Once the use of automated essay grading becomes common knowledge, the implicit message will be hard to miss. For any self-aware, warm-blooded American teenager, the conclusion will be all but inescapable: Nobody cares what you have to say. It could be brilliant and moving; it could be word-salad or utter balderdash; it really doesn’t matter. Content, feeling, creativity, thematic depth – none of it matters. Today’s students will recognize this; they will react to it; and it will inform who they grow up to be. Indeed, I confess that if I were a teenager, my response would be the same as theirs – the selfsame response that we tend to associate with (and dismiss as just) teen angst. What is the point, after all, in being rewarded by a system that doesn’t care who you are? If no one is going to read the essays, we might as well rip them up.
But in truth, what is to be done? After all, don’t we need guidelines about what our kids should be learning in school, especially if we’re going to entrust them to it many hours a day? Are we really to believe that the answer is to let them do some wishy-washy, personal-feelings writing or painting and hope it will teach them the skills they need? What part of that is going to be useful for getting a job?

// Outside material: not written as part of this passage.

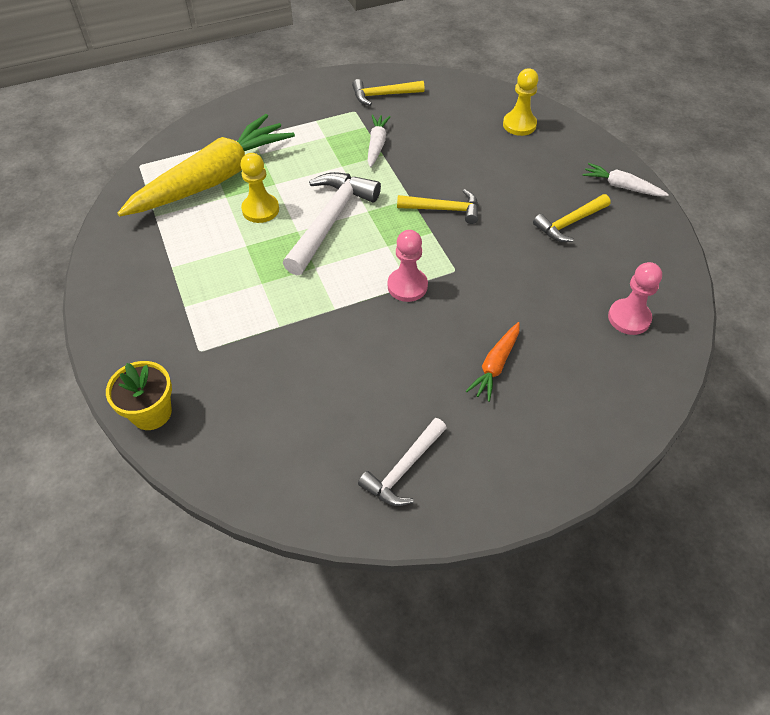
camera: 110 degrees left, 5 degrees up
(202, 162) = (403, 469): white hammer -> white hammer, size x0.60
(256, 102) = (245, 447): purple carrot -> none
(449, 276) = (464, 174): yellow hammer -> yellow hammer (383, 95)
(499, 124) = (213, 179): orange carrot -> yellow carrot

But this is precisely the problem. We have become so veritably obsessed with the ideas of performance and achievement and rank that we have let ourselves completely lose sight of the things we cared about in the first place. We try to subsume the qualifications for everything – even disciplines where right and wrong are not only subjective, they are immaterial – under neat, mechanized, formal criteria. Have we forgotten the feeling of naïve, impractical fascination? Have we forgotten that we, too, once were interested in things just because they grabbed our attention? Trying ferociously to kindle that spark with the needs of the “21st-century job market” or anxieties about GPAs is, of course, only going to extinguish it.

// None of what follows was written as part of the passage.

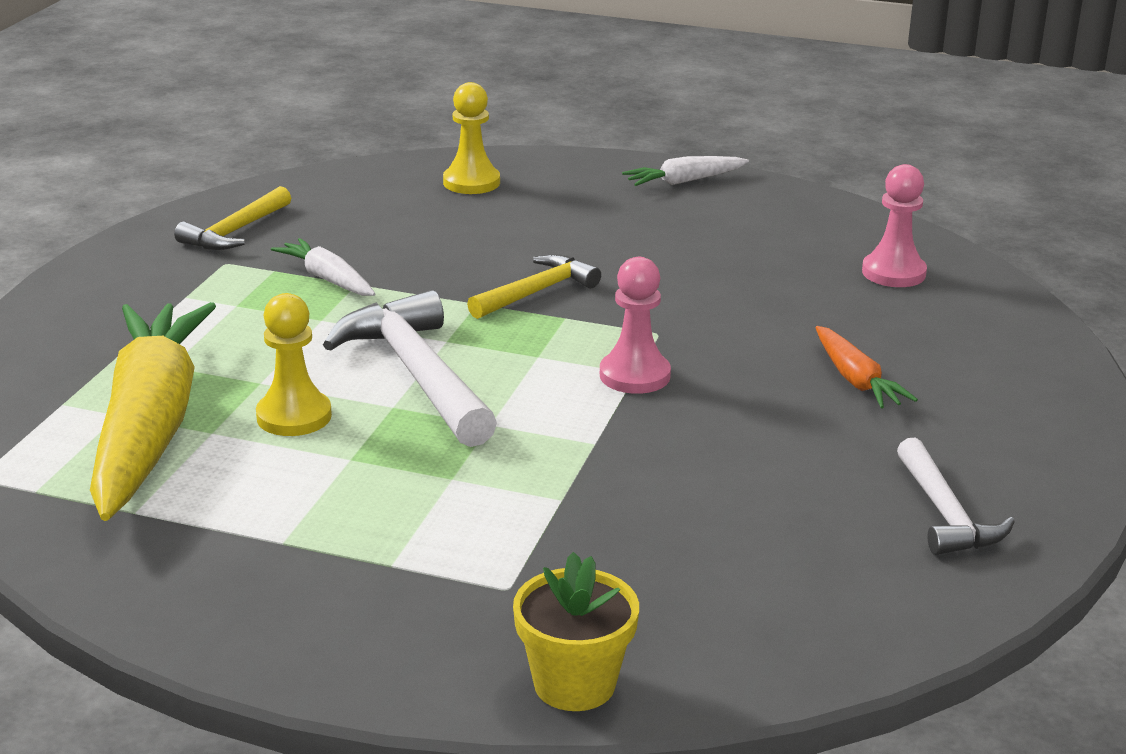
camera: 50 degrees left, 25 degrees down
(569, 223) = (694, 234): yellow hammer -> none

The deepest reason to get rid of automated essay grading is not that the statistical correlations aren’t good enough yet (this is fixable) or that one can cleverly trick the computer (this is true, but not the root issue). The reason to get rid of automated essay grading is that the whole point of doing something like writing an essay is to learn to engage on a level that machines cannot participate in or really appreciate. It’s to use the other part of your mind in an effort to communicate with other people. That, the profound and joyous sense of recognition that comes from communication, is the thing worth teaching, and it is the thing worth learning. We should put aside the pretensions of objectivity and practicality and get back to the part that really matters. It is time for us to slacken our grip.